Now I’ve known Mrs. X long enough to have sent her for education myself at least twice and had her tell me no another time or two.  Every office visit for diabetes would sound the same.

“How have your home sugars been?”
“Pretty good, but sometimes I cheat a little and they get to 200.”
“Really? Hmm”

My ‘hmm’ was frustration because I know that sugars like she reported don’t match with the lab results I was getting. I had gotten her new a sugar tester, sent her for more education, even taken the slightly scary step of adjusting her insulin dose based on my numbers rather than hers.

Nothing would help for long. My goal had become helping her stay out of the hospital as much as possible rather than anything to do with her diabetes.

So when I walked in the next morning I was pretty surprised to find her sitting up straight, hair styled, eyes wide open and smiling. Did I have the wrong room?

“Well, you look better this morning,” I said, not sure what was in store for me.

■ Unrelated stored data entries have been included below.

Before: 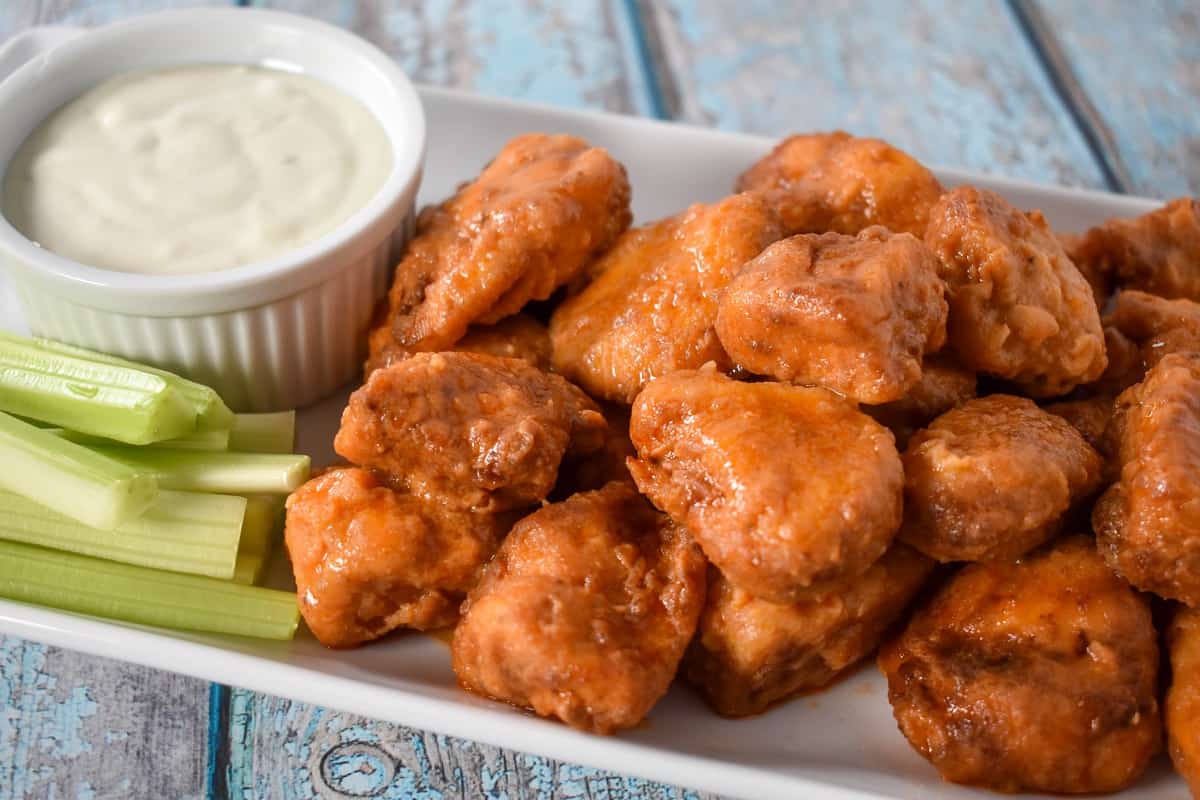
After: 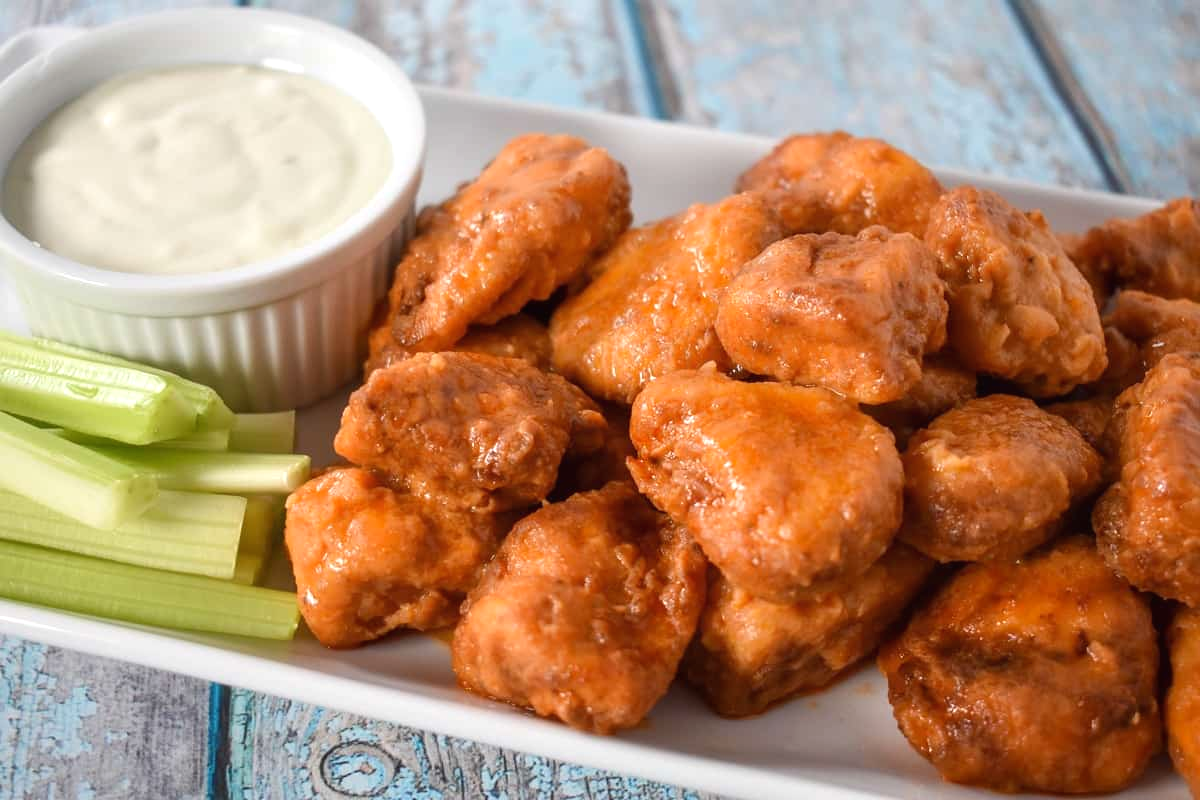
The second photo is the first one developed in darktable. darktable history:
local contrast: mode bilateral grid, contrast 100, coarseness 100, detail 91%, midtone range 0.2
exposure: exposure 0.217 EV, compensate highlight preservation false
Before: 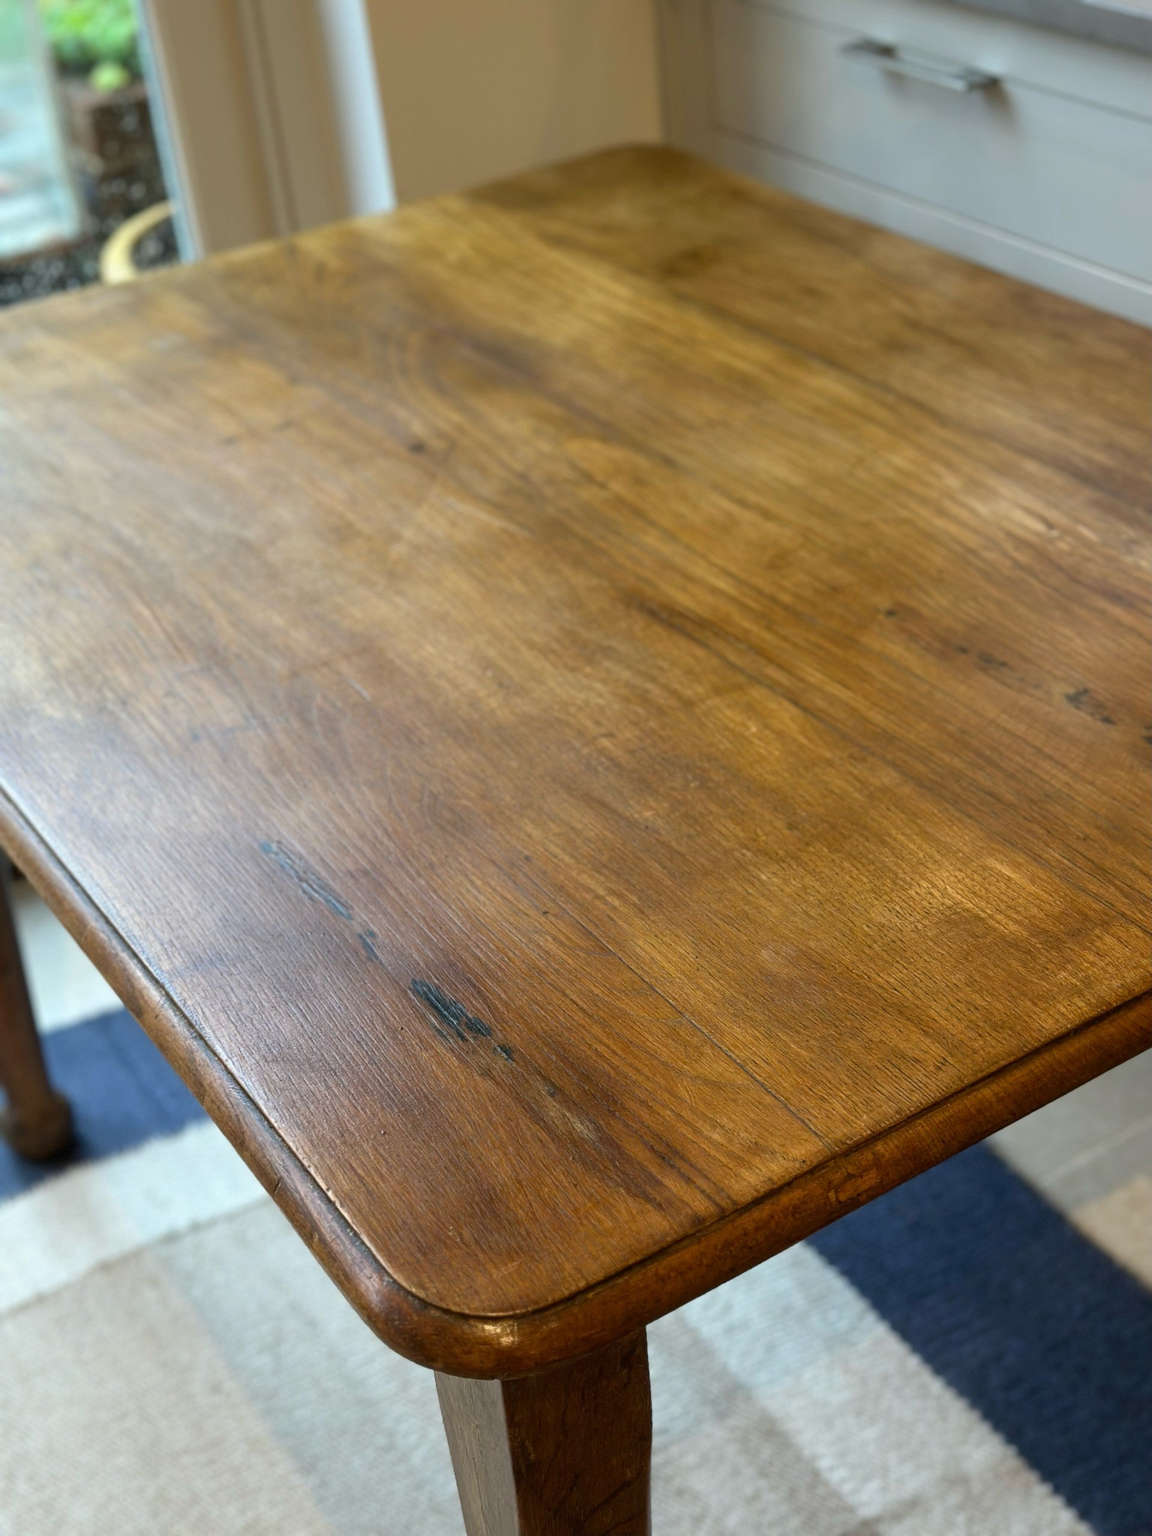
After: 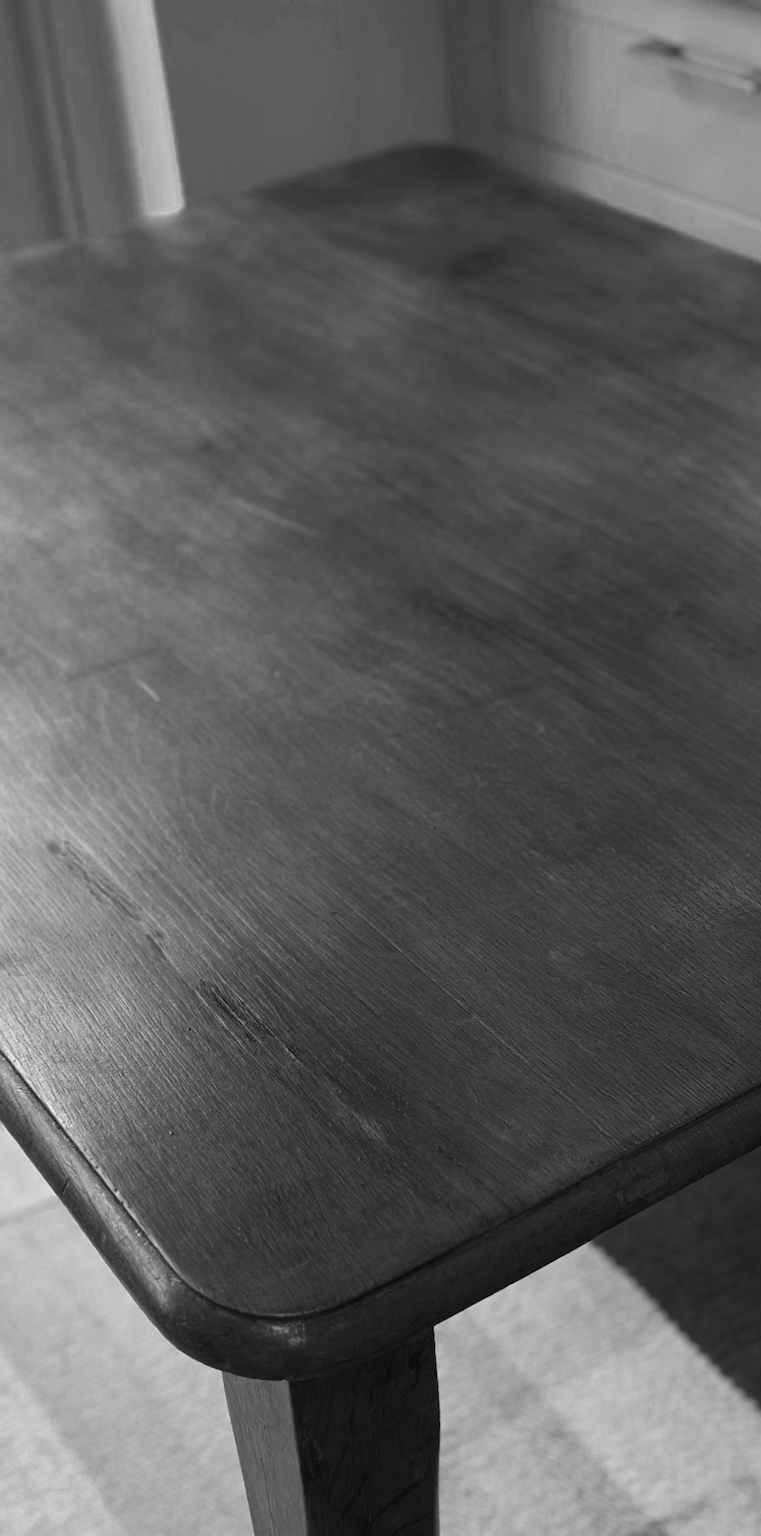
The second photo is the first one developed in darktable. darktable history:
crop and rotate: left 18.442%, right 15.508%
color zones: curves: ch0 [(0.002, 0.429) (0.121, 0.212) (0.198, 0.113) (0.276, 0.344) (0.331, 0.541) (0.41, 0.56) (0.482, 0.289) (0.619, 0.227) (0.721, 0.18) (0.821, 0.435) (0.928, 0.555) (1, 0.587)]; ch1 [(0, 0) (0.143, 0) (0.286, 0) (0.429, 0) (0.571, 0) (0.714, 0) (0.857, 0)]
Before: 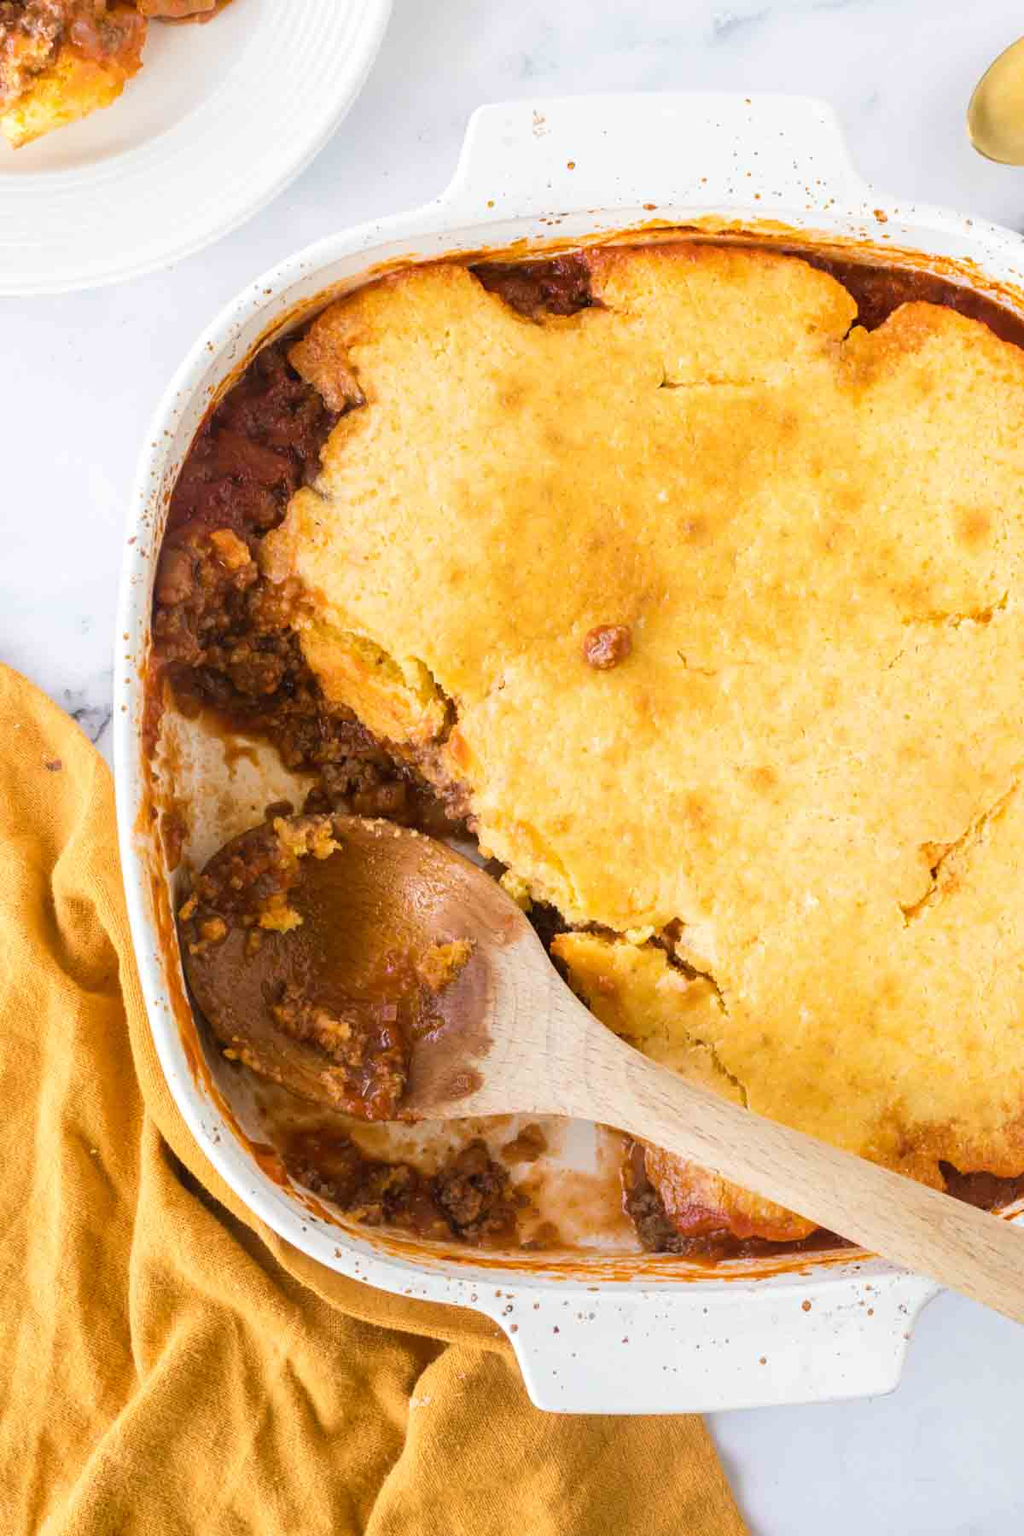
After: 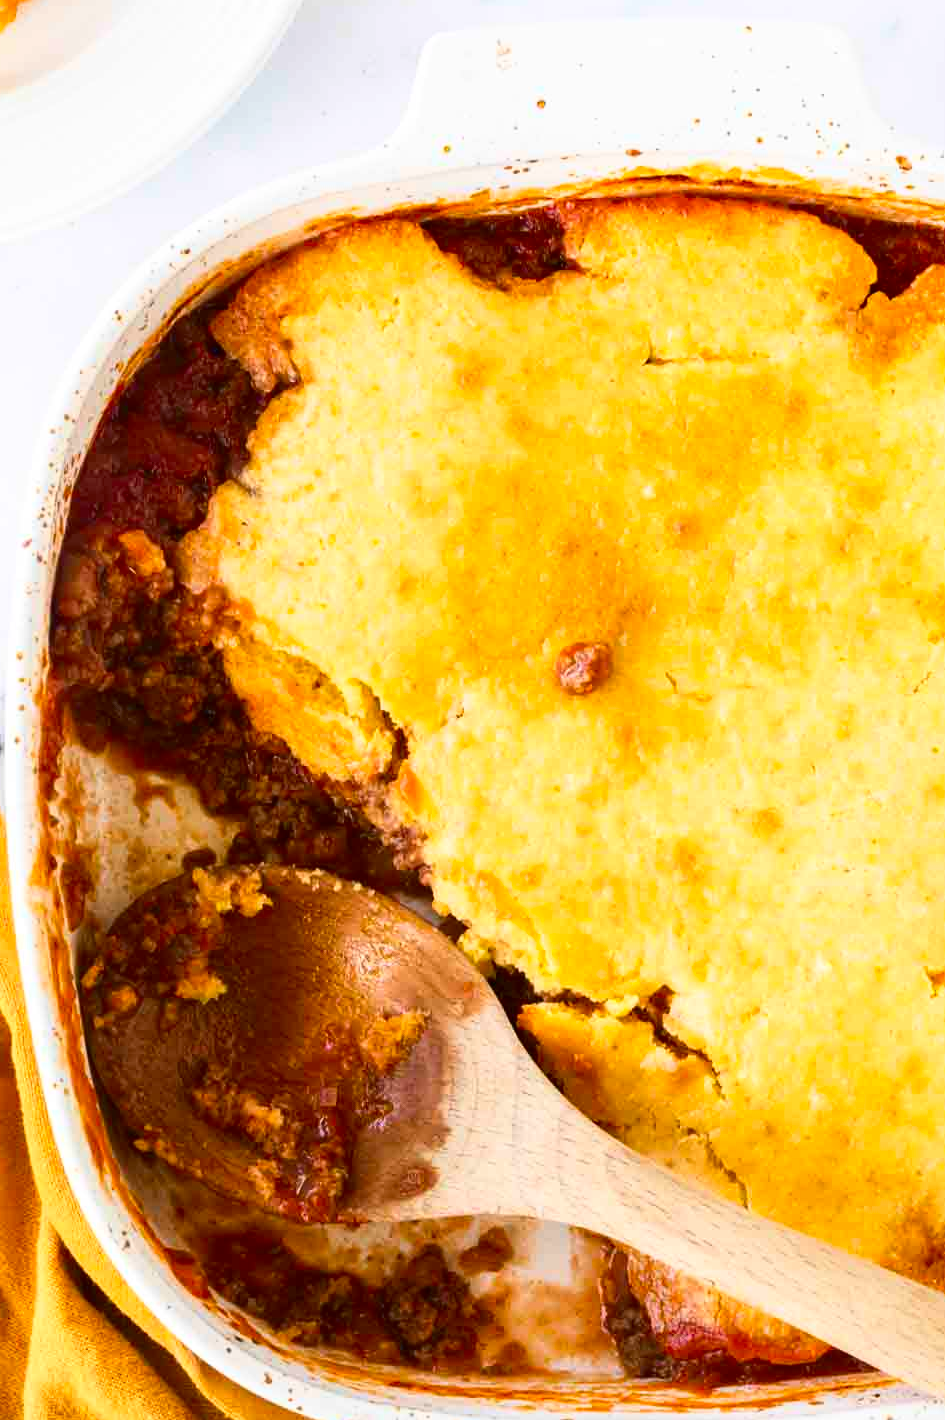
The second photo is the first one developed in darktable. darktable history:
tone curve: curves: ch0 [(0, 0) (0.003, 0.003) (0.011, 0.012) (0.025, 0.027) (0.044, 0.048) (0.069, 0.075) (0.1, 0.108) (0.136, 0.147) (0.177, 0.192) (0.224, 0.243) (0.277, 0.3) (0.335, 0.363) (0.399, 0.433) (0.468, 0.508) (0.543, 0.589) (0.623, 0.676) (0.709, 0.769) (0.801, 0.868) (0.898, 0.949) (1, 1)], color space Lab, linked channels, preserve colors none
contrast brightness saturation: contrast 0.123, brightness -0.122, saturation 0.202
crop and rotate: left 10.741%, top 5.024%, right 10.47%, bottom 16.059%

“I know!  I learned what I was doing wrong!  The diabetes educator had to pretty much yell at me to get through, but I realized that you can only help me if I tell you the truth.  So, I’m going to!”  She beamed.

And that was that.  That one little bit of understanding, that she and I were on the same team, that I’m not a cop or her boss, was all it took.  To this day she has an outlook on life I’ve never seen from her.  She counts calories and carbs, measures her sugars and helps me understand when they change with honest info about her diet.

Now she is steadily losing weight and feeling better.  Best of all, now she how much her attitude and approach affect her health.

Change Your Mind, Change Your Health!